By: David Brillert (aragon) 2013-07-22 14:37:25.067-0500

Here is the gdb thread apply all bt full from today's deadlock

By: David Brillert (aragon) 2013-07-26 09:56:55.475-0500

Another deadlock today.
Reproducible on a reload.

So I modified modules.conf to remove lua.
noload          => pbx_lua.so

Now the system doesn't completely deadlock (processes calls) but the CPU load goes through the roof on any reload.

Attached gdb during the reload

By: Rusty Newton (rnewton) 2013-07-26 10:21:35.838-0500

Mark Michelson triaged the new trace and it looks like it should be helpful. Though "core show locks" output could reduce hours of work to minutes of work.

pbx_lua is under extended support so I've put the issue into an open state for a community dev to take a look when they are available.

By: David Brillert (aragon) 2013-07-26 10:32:13.631-0500

Thank you kindly, that is good news.

By: David Brillert (aragon) 2013-07-26 10:36:08.693-0500

We aren't using pbx_lua so I changed modules.conf so it won't load.
I hoped that would be enough to fix the problem but the gdb trace still doesn't look 'happy, happy, happy'.
The load gets crazy and I still see some <Address 0x6 out of bounds> that look like memory corruption in the gdb trace.

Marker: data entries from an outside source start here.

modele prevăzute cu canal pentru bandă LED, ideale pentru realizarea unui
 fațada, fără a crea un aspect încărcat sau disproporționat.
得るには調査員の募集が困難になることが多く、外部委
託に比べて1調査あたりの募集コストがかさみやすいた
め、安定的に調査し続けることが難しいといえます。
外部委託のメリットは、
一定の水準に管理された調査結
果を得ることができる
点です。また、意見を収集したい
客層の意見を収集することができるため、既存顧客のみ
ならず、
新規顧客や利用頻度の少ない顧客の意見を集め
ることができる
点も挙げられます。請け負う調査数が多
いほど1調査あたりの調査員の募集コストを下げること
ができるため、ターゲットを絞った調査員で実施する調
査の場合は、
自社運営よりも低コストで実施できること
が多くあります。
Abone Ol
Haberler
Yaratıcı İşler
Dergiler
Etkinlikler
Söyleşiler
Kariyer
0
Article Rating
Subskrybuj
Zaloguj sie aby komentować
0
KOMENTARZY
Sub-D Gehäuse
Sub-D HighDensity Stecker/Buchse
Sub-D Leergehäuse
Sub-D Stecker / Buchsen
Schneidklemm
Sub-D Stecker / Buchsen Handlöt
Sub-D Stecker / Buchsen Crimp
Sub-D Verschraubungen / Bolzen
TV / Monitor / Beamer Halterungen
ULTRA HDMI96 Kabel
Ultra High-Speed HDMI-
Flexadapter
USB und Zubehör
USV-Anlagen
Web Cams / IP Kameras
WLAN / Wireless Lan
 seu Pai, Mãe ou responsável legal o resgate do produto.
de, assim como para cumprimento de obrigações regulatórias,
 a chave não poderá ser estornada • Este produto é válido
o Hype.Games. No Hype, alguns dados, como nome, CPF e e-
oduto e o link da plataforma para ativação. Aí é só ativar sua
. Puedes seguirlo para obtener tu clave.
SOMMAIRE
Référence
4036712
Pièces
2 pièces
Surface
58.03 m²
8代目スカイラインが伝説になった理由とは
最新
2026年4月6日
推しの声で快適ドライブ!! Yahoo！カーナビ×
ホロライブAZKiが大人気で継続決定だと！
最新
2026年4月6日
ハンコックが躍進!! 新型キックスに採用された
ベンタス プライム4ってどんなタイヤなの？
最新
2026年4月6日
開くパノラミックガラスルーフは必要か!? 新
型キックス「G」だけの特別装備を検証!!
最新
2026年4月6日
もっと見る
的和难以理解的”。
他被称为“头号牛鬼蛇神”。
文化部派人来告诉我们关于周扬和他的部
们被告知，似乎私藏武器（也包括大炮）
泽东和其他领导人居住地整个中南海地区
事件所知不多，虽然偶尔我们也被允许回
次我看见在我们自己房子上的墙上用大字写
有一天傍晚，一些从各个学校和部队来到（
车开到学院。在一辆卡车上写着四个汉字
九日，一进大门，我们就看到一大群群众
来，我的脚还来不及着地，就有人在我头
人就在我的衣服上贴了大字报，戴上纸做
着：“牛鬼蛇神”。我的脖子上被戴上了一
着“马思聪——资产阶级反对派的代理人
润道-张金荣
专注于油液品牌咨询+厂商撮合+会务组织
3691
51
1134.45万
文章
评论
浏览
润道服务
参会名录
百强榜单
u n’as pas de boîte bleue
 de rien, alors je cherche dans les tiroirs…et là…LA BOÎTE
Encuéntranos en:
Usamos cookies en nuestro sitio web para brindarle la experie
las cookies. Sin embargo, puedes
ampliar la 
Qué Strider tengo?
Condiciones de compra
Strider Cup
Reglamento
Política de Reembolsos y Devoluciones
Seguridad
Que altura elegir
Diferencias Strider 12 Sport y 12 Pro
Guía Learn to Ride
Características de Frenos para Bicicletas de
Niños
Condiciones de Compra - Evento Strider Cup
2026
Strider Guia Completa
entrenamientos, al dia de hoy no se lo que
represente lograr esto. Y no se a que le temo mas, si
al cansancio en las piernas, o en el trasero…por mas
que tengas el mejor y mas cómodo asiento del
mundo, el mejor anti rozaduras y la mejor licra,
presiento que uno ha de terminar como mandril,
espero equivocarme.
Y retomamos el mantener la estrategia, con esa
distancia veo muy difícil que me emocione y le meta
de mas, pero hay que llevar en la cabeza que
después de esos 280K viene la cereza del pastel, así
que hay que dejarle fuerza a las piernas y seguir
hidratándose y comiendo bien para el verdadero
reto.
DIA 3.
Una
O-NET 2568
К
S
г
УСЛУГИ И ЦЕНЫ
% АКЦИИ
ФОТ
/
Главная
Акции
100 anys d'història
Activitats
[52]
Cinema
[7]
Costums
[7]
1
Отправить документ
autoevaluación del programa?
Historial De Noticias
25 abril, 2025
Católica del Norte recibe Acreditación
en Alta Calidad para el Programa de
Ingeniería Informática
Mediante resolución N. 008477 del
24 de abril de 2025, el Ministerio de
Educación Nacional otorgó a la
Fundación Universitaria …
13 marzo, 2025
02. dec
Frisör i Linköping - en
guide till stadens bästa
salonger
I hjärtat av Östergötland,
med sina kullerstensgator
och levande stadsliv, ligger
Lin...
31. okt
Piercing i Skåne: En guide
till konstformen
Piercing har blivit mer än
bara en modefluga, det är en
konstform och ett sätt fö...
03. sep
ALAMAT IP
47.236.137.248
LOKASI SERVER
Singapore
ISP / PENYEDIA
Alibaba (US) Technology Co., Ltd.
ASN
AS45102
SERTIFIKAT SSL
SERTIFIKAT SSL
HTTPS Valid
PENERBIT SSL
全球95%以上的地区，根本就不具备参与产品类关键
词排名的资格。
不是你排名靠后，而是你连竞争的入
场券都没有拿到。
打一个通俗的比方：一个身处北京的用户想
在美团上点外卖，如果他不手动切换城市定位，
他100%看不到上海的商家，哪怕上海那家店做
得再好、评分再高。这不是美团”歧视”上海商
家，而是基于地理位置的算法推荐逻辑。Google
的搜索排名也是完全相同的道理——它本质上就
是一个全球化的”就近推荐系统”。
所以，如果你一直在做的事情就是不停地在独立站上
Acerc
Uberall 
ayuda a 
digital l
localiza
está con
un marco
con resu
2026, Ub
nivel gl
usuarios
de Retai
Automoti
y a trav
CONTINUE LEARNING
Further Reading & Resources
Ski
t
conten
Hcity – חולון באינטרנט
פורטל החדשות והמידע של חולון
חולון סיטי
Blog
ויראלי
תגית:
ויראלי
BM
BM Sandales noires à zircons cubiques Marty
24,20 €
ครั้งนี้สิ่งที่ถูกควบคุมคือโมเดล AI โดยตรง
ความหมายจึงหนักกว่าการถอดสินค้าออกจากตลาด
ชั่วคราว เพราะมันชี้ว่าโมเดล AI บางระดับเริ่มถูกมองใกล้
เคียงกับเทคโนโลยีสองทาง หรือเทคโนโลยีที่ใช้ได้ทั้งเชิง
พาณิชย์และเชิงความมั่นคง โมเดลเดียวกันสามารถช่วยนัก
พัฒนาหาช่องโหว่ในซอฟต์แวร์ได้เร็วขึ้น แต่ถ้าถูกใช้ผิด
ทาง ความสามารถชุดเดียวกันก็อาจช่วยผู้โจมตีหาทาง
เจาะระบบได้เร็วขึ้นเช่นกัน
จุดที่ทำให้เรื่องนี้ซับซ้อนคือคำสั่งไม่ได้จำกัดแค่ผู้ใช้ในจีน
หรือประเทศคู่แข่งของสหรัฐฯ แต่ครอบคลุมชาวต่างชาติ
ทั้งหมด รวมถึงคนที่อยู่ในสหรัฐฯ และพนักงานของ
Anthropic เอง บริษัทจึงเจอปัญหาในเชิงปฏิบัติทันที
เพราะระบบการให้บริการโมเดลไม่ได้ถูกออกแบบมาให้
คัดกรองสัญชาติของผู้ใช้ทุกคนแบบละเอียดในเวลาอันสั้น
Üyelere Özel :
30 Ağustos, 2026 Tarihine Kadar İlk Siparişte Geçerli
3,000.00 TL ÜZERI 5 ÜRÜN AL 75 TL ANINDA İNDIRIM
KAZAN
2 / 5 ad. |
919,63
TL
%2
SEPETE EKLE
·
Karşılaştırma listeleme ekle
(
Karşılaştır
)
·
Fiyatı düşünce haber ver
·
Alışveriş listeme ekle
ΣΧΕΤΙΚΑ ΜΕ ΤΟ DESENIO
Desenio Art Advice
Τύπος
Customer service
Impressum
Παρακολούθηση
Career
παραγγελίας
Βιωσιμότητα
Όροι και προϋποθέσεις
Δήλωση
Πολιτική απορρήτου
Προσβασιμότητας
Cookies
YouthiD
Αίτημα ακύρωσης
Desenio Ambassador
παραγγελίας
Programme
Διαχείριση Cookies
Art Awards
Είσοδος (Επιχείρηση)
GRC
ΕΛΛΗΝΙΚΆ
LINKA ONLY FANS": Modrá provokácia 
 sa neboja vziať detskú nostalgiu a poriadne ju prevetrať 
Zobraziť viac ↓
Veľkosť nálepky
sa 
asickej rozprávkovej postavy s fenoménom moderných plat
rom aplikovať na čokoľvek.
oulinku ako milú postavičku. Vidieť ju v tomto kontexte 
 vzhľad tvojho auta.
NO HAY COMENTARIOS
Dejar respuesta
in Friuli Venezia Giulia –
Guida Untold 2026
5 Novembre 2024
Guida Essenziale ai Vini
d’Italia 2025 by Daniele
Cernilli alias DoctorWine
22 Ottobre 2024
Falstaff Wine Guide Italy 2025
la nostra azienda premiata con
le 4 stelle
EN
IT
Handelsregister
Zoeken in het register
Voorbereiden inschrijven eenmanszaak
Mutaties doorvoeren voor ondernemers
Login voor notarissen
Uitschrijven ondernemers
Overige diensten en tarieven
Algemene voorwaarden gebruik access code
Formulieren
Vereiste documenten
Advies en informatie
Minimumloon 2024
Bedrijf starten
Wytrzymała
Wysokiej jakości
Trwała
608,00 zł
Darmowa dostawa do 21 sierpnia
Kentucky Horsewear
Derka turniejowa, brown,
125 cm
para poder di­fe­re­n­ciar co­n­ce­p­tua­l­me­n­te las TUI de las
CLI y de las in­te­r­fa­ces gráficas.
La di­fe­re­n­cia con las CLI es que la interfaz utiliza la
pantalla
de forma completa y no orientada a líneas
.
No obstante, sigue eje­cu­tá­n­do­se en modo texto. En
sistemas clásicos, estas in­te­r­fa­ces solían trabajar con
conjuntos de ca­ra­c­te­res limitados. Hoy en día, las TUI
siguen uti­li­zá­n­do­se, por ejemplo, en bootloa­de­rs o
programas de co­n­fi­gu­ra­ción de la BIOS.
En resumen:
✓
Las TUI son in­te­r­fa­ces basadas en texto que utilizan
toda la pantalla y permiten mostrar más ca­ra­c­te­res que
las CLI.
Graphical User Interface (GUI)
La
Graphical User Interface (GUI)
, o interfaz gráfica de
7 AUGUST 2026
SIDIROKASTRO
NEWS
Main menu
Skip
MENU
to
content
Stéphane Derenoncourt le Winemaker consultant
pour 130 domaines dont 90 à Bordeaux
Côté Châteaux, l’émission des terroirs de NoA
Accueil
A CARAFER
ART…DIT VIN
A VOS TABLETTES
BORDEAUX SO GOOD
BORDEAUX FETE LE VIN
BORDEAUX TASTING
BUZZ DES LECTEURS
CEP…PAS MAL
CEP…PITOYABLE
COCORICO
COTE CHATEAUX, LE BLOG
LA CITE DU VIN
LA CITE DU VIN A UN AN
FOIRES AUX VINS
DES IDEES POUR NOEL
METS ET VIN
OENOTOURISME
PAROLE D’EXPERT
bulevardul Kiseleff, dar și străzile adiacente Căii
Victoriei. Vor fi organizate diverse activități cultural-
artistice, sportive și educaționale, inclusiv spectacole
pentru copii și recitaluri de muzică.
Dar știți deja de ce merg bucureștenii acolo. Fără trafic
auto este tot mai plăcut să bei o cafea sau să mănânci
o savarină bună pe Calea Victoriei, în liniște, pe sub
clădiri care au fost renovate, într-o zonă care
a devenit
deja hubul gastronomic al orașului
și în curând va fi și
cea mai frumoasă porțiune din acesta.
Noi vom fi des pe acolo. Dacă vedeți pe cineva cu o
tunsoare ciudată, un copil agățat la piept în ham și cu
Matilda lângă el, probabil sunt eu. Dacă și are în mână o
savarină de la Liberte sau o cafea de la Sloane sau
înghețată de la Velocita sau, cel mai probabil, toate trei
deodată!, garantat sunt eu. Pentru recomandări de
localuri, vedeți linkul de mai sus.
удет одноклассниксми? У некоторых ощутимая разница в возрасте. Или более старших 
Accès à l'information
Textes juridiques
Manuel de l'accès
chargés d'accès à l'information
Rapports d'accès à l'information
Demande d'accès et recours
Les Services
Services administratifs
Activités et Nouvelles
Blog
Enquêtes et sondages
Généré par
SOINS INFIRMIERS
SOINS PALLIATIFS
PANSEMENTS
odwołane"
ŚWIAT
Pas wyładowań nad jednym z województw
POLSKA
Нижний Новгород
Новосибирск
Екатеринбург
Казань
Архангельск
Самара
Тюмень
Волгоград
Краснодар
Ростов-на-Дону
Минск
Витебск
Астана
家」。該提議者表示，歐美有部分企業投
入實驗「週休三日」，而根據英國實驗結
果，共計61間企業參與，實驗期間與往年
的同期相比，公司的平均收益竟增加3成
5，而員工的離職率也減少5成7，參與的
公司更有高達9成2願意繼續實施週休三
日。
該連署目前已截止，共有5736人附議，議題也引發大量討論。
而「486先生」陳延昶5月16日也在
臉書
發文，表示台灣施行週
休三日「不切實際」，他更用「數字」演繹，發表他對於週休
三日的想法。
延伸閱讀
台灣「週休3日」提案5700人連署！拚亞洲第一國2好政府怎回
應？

By: Rusty Newton (rnewton) 2013-07-26 14:00:14.032-0500

Sorry I had missed your 26/Jul/13 9:56 AM before I commented.

Can you get [valgrind|https://wiki.asterisk.org/wiki/display/AST/Valgrind] output?

To confirm, after noloading pbx_lua you don't get a full deadlock, but CPU usage spikes.

How long does the CPU usage hit the roof for?

By: David Brillert (aragon) 2013-07-26 14:07:03.708-0500

I have downloaded the customer's config to a lab server and starting valgrind.
It's taking a long time to start under Valgrind ;)

To confirm, after noloading pbx_lua you don't get a full deadlock, but CPU usage spikes.
- So far so good on the full deadlock

How long does the CPU usage hit the roof for?
- a long time, until I restart Asterisk

The trace = gdb thread apply all bt full.txt
   22/Jul/13 3:37 PM
Is a gdb attachment during a full deadlock with lua loaded.

The trace =  7_26_2013 gdb thread apply all bt full.txt
   26/Jul/13 10:56 AM
Is a gdb attachment during the high CPU load with noload => pbx_lua.so

By: David Brillert (aragon) 2013-07-26 14:47:02.287-0500

I hope this valgrind attachment will help.
It's not from the production server and had zero voice traffic on it, and no registered extensions.

By: Rusty Newton (rnewton) 2013-07-29 16:18:21.168-0500

Since you are not getting the deadlock it sounds like we have two possibly separate issues. To avoid confusion please create a new issue for the high CPU consumption. Attach your new trace and valgrind output to that one, then we'll look at it there.

Since the locking was related to pbx_lua and your not even using that, we won't expect this new debug to help for the previous deadlock.


By: David Brillert (aragon) 2013-07-29 16:32:46.148-0500

New ticket is opened ASTERISK-22208

By: David Brillert (aragon) 2013-09-16 14:22:58.856-0500

Why am I the assignee on this bug report?